Collaborative networks enable the rapid establishment of serological assays for SARS-CoV-2 during nationwide lockdown in New Zealand

Abstract

Background Serological assays that detect antibodies to SARS-CoV-2 are critical for determining past infection and investigating immune responses in the COVID-19 pandemic. We established ELISA-based immunoassays using locally produced antigens when New Zealand went into a nationwide lockdown and the supply chain of diagnostic reagents was a widely held domestic concern. The relationship between serum antibody binding measured by ELISA and neutralising capacity was investigated using a surrogate viral neutralisation test (sVNT). Methods A pre-pandemic sera panel (n = 113), including respiratory infections with symptom overlap with COVID-19, was used to establish assay specificity. Sera from PCR‑confirmed SARS-CoV-2 patients (n = 21), and PCR-negative patients with respiratory symptoms suggestive of COVID-19 (n = 82) that presented to the two largest hospitals in Auckland during the lockdown period were included.
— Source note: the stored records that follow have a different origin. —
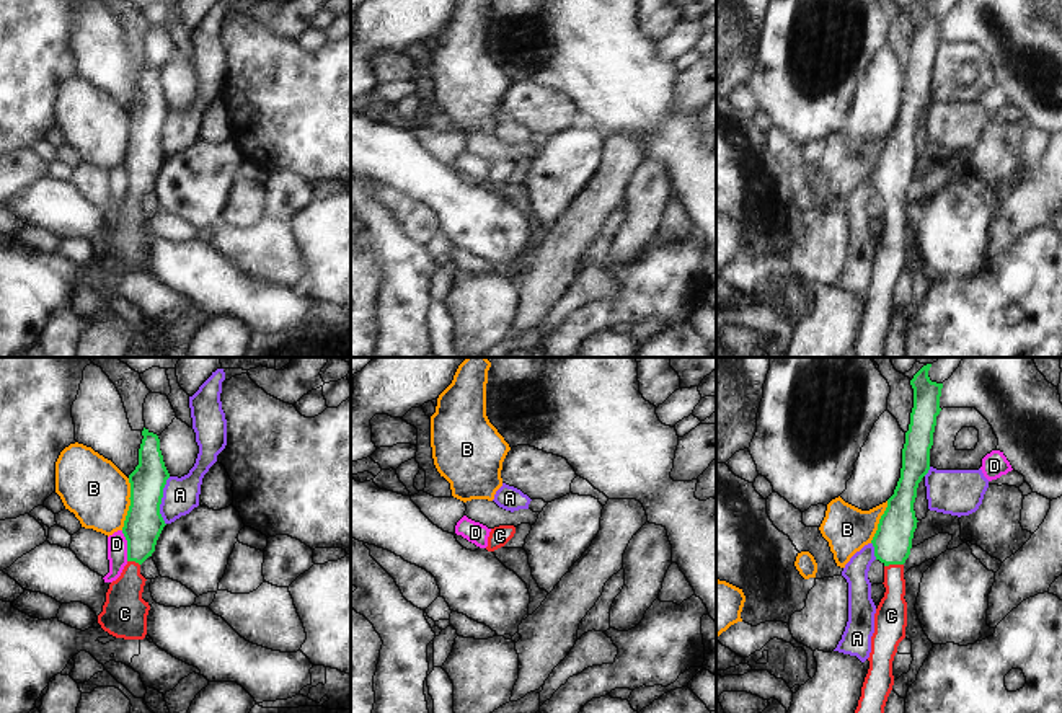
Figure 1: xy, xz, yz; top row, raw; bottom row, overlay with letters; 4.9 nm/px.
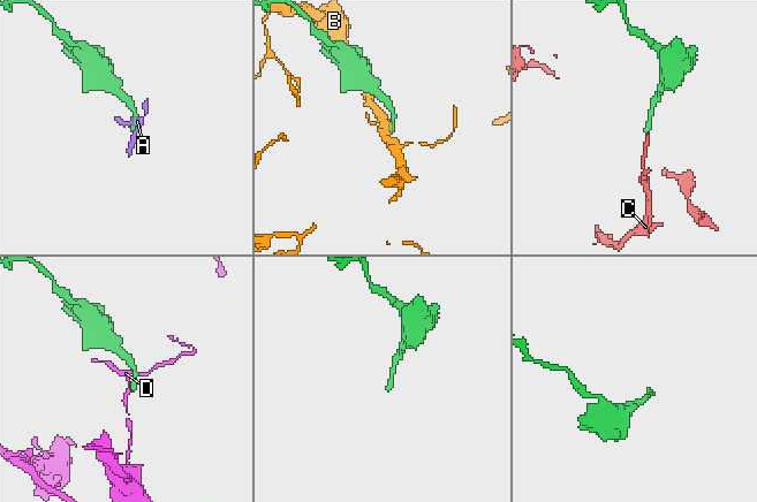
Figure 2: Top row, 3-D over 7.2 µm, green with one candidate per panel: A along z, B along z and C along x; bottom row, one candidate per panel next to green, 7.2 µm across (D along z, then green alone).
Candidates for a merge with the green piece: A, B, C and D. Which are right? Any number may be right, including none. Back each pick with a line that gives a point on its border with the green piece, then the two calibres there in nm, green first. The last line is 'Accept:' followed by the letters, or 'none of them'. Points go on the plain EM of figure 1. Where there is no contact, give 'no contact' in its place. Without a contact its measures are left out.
C: yz (893, 198) | 190/160 nm
Accept: C

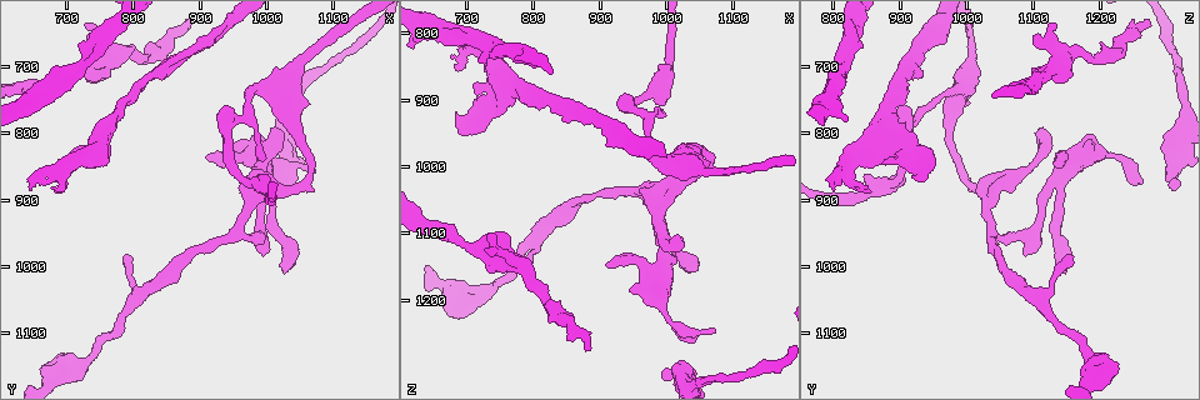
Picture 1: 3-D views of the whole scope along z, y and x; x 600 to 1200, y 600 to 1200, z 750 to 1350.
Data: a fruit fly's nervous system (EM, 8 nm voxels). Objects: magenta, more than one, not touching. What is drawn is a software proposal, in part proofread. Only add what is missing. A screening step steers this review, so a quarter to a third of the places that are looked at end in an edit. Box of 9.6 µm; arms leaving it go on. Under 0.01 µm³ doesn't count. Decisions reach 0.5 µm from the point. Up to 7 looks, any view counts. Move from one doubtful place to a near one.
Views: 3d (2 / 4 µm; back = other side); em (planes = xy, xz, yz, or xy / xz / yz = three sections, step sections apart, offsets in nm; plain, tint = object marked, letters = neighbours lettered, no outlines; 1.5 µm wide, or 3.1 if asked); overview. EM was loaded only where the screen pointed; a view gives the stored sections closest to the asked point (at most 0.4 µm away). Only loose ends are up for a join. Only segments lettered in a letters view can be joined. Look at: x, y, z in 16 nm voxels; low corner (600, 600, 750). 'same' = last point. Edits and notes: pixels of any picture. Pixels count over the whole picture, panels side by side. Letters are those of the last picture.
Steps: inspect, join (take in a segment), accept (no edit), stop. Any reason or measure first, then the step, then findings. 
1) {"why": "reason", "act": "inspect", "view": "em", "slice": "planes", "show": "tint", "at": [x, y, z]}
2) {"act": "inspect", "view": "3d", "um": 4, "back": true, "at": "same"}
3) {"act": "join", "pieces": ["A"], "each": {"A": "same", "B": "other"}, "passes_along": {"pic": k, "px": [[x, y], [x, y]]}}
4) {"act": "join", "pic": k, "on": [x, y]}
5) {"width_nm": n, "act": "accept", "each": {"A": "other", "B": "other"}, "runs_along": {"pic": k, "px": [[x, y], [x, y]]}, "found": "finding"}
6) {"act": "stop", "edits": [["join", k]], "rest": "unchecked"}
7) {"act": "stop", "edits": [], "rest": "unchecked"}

{"why": "free end", "act": "inspect", "view": "3d", "um": 4, "at": [725, 660, 835]}

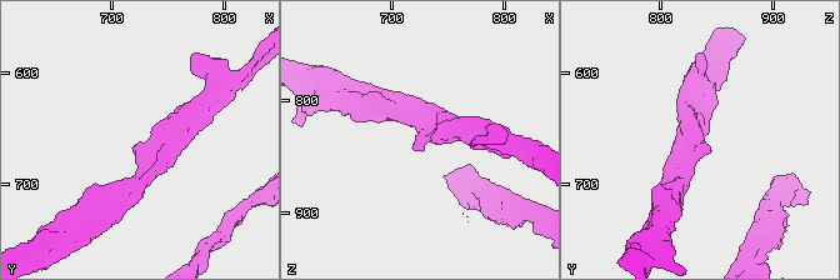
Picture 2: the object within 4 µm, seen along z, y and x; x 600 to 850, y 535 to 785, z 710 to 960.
{"why": "shape alone is not enough", "act": "inspect", "view": "em", "slice": "xy", "step": 8, "show": "letters", "at": [724, 660, 836]}

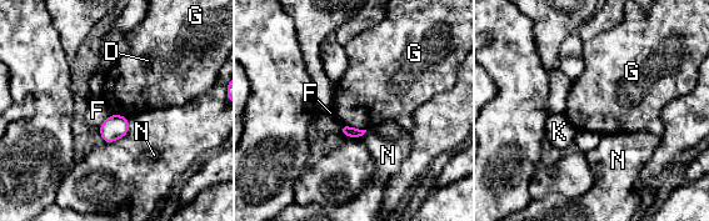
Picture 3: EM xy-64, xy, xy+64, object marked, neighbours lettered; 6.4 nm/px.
{"why": "another direction", "act": "inspect", "view": "em", "slice": "xz", "step": 8, "show": "letters", "at": "same"}

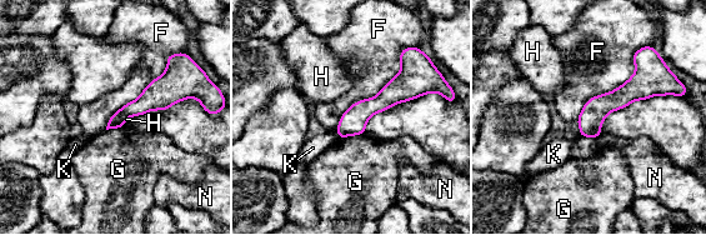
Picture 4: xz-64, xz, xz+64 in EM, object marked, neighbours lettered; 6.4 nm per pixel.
{"act": "accept", "each": {"F": "other", "G": "other", "H": "other", "K": "other", "N": "other"}, "runs_along": {"pic": 4, "px": [[419, 88], [394, 91], [340, 133]]}, "found": "no lettered segment goes on from it"}

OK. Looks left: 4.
{"why": "thin end", "act": "inspect", "view": "em", "slice": "xy", "step": 8, "show": "letters", "at": [645, 880, 800]}

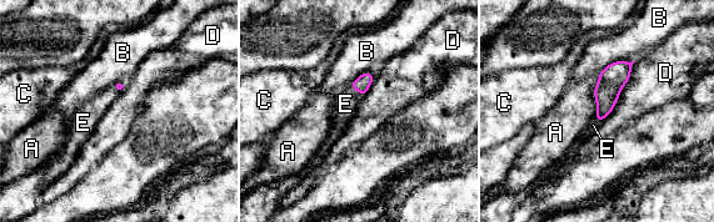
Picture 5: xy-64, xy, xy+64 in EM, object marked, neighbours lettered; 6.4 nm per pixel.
{"act": "inspect", "view": "em", "slice": "planes", "show": "letters", "at": "same"}

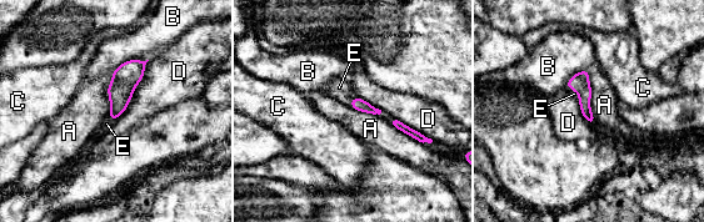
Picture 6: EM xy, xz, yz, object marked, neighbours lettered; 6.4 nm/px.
{"act": "join", "pieces": ["E"], "each": {"A": "other", "B": "other", "C": "other", "D": "other", "E": "same"}, "passes_along": {"pic": 6, "px": [[358, 104], [352, 101], [339, 87]]}, "found": "it goes on there"}

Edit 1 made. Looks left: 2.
{"act": "stop", "edits": [["join", 6]], "rest": "unchecked"}

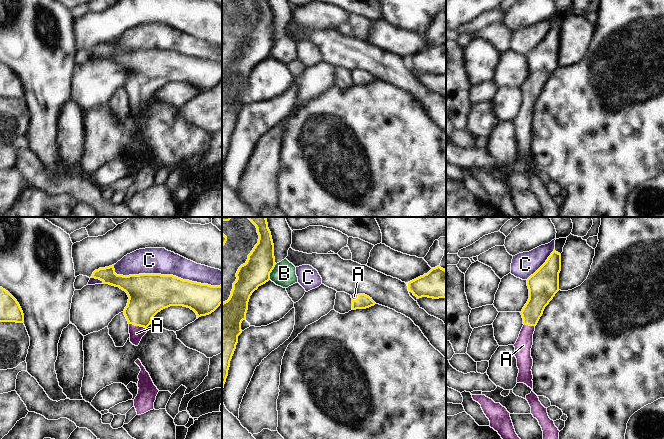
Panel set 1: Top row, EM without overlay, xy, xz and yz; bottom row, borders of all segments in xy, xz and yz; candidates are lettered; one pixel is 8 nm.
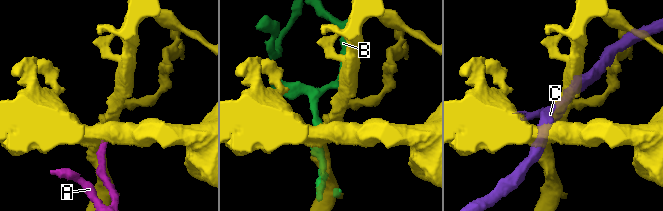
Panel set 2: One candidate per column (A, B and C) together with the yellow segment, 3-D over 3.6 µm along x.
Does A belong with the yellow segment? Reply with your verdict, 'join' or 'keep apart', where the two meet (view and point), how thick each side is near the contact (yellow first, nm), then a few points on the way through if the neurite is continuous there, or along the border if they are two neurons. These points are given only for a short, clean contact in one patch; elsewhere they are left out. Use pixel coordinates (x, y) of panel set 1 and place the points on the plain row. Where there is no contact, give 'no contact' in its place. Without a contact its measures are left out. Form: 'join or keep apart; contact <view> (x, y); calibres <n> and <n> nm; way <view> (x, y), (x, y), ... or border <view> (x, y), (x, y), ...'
join; contact xy (138, 101); calibres 300 and 110 nm; way xy (147, 72), (139, 87), (138, 101), (136, 109)

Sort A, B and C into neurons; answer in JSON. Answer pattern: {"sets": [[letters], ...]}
{"sets": [["A"], ["B"], ["C"]]}

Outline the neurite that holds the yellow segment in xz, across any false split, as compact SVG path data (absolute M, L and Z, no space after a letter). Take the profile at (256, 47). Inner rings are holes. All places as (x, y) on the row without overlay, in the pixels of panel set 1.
M268 0L254 1L259 11L258 19L248 31L246 39L239 43L231 71L222 79L222 166L238 112L242 109L241 99L246 95L250 72L270 56L270 49L276 41Z

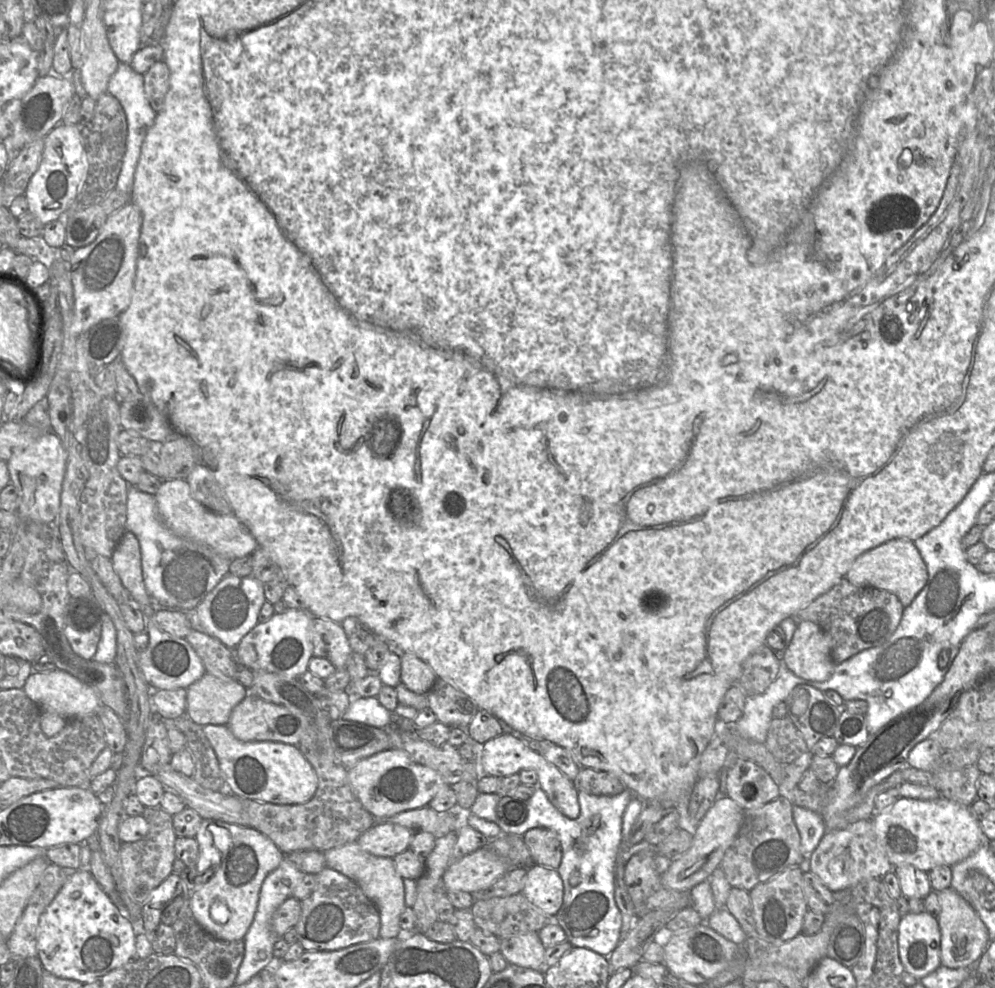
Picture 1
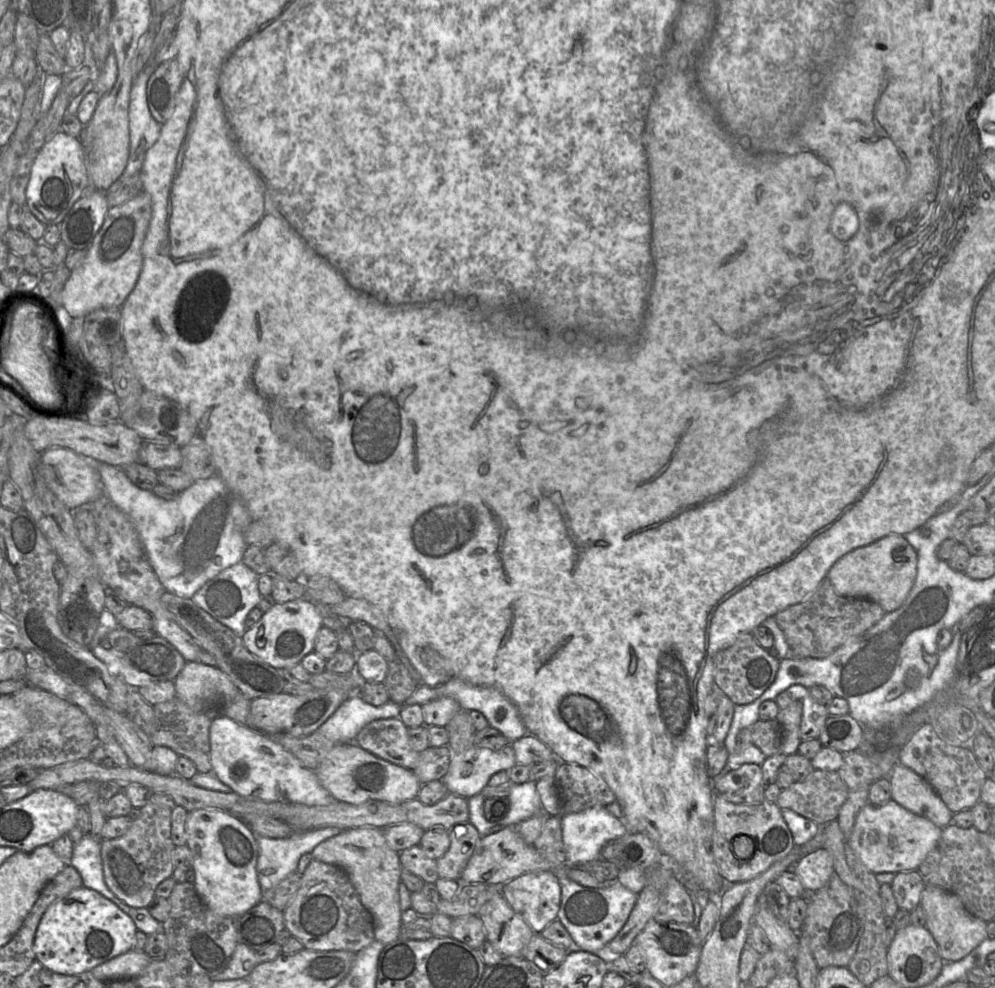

A two-step IgG ELISA based on the receptor binding domain (RBD) and spike protein was adapted to determine seropositivity, and neutralising antibodies that block the RBD/hACE‑2 interaction were quantified by sVNT. Results The calculated cut-off (>0.2) in the two-step ELISA maximised specificity by classifying all pre-pandemic samples as negative. Sera from all PCR-confirmed COVID-19 patients were classified as seropositive by ELISA ≥7 days after symptom onset. There was 100% concordance between the two-step ELISA and the sVNT with all 7+ day sera from PCR‑confirmed COVID-19 patients also classified as positive with respect to neutralising antibodies. Of the symptomatic PCR-negative cohort, one individual with notable travel history was classified as positive by two-step ELISA and sVNT, demonstrating the value of serology in detecting prior infection. Conclusions These serological assays were established and assessed at a time when human activity was severely restricted in New Zealand. This was achieved by generous sharing of reagents and technical expertise by the international scientific community, and highly collaborative efforts of scientists and clinicians across the country. The assays have immediate utility in supporting clinical diagnostics, understanding transmission in high-risk cohorts and underpinning longer‑term ‘exit’ strategies based on effective vaccines and therapeutics.